Arts & Entertainment, Features, Reviews

REVIEW: BU On Broadway’s ‘Next to Normal’ exceeds normal

Not every suburban family is as picture-perfect as they seem, and it only takes a few seconds before the dysfunction, chaos and grief begin to merge.

This is the story of “Next to Normal.” Boston University On Broadway brought the Pulitzer Prize-winning Broadway show to BU’s Student Theater, with its opening performance this past Thursday and three more shows on Friday and Saturday.

(From left) Diana, played by Lily Kutner, goes to the hospital to talk to Dr. Madden, played by Rose Dubois, to talk about an outburst at home about her son in a production of “Next to Normal” at the Student Theater at Agganis Arena. “Next to Normal” is a Pulitzer Prize-winning Broadway show put on by student organization BU On Broadway. SARAH CRUZ/DFP PHOTOGRAPHER

“Next to Normal” follows Diana, a mother dealing with bipolar disorder and mental illness after her son Gabe died 16 years ago. Diana pushes her perfectionist daughter Natalie away, causing a rift in their relationship. Her husband, Dan, pressures her to continue treatment that continues to rip at her very being in order for him to regain the wife he once knew.

The cast, comprised of exceptionally talented student singers and actors, delivered a flawless performance on opening night. Their voices paired extremely well together, captivating the audience with every song.

Lily Kutner, a senior in the College of Fine Arts, was made for the role of Diana — she stole the show in each song. Kutner’s rendition of “I Miss The Mountains” showcased her ability to make the audience feel her longing for a different life. Her stage presence was phenomenal, and I was moved by the sheer strength of her voice, even during the song’s softest verses.

Kutner and her on-stage husband, played by Zach Schwartz, a junior in the College of Communication, had the right amount of confidence and chemistry to depict a marriage slowly ripping at the seams. Schwartz displayed Dan’s inability to accept that normal was impossible with such accuracy, that the audience couldn’t help but empathize with his character while also despising the harm he was doing to his wife.

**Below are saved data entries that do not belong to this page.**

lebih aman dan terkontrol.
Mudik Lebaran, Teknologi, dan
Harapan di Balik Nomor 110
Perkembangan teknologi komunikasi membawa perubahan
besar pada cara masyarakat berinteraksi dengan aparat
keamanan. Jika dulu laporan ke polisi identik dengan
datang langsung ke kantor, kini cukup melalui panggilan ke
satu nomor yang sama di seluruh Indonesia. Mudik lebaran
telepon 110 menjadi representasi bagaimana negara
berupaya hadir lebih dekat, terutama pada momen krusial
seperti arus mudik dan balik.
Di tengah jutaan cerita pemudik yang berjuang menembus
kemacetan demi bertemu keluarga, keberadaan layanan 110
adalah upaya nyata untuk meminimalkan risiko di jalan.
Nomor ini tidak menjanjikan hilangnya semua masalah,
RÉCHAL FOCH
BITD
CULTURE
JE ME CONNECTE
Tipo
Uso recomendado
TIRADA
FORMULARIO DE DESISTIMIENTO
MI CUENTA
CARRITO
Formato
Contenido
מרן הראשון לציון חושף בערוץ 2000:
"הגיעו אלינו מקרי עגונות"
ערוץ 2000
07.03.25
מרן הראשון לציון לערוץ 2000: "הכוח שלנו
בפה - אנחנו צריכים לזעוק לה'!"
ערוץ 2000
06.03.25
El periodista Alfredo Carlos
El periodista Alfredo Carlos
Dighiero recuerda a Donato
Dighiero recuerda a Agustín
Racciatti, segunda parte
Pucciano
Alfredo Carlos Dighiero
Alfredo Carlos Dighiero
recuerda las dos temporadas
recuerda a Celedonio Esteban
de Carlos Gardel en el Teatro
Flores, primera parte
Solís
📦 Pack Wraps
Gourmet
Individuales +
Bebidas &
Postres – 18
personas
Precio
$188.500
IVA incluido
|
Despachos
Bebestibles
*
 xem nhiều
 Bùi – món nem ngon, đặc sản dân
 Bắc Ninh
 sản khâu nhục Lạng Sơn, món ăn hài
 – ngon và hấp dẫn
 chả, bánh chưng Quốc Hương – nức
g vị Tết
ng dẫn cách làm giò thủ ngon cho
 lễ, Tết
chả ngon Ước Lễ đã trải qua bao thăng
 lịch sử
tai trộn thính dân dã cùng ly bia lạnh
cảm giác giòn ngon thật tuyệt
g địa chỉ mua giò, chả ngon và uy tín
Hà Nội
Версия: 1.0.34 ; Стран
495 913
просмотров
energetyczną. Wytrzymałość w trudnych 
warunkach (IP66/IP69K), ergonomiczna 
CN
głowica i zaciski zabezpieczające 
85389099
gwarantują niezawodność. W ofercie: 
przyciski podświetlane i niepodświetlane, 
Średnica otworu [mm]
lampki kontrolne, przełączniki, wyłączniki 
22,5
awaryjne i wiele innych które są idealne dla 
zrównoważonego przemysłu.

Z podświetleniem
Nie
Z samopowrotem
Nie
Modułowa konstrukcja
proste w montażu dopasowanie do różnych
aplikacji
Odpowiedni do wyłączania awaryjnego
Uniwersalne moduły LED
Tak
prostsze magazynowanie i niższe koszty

Despite addressing serious issues such as child loss, grief and mental health issues, the cast executed the show’s jokes with perfect comedic timing.

Rose Dubois, a freshman in Wheelock College of Education and Human Development, perfected this balance as Dr. Fine and Dr. Madden. Her humor kept her scenes entertaining, while shedding light on modern-day psychiatry’s questionable ethics.

Kaiah Walsh, a sophomore College of Arts and Sciences student, played Natalie with the perfect amount of angst and anger. She and her phantom brother, played by Joey Russoniello, a sophomore in the Faculty of Computing and Data Sciences, showed off their sibling dynamic during “Superboy And The Invisible Girl,” which depicted how neglected Natalie felt by her mother compared to her dead brother, who lived in her mother’s hallucinations. When Walsh and Russoniello sang, you could tell that their voices by the end of the song represent how Natalie continues to live in the shadow of her dead brother, with his voice overpowering hers.

Walsh was not only an emotional duo with her onstage brother but also her onstage love interest and everyone’s favorite stoner boyfriend, Henry, played by Ben Stone-Zelman, a junior in COM. Stone-Zelman and Walsh had the audience sighing in admiration of the sweet but complicated romantic relationship they played on stage.

Every detail of the show was perfectly planned for the Student Theater’s intimate venue. Using the split-level stage to parallel the characters’ relationships was brilliant, especially in displaying how Natalie and Diana both push away people they love in “Why Stay?/A Promise.”

The crew did an equally amazing job as any performer on stage. The lighting precisely followed the emotional energy of the show, and the orchestra was a pure delight to listen to during the songs and transitions between different events. This production left an emotional impression on its crowd and received a well-deserved standing ovation for the amount of thought and effort that was easily seen by the audience.

“Next to Normal” was more than just a musical. It resonated with the audience after the curtains closed and showcased the importance of understanding, acceptance and healing on one’s own terms.

Zach Schwartz is a contributing writer and photographer at The Daily Free Press. He was not involved in the reporting or editing of this article.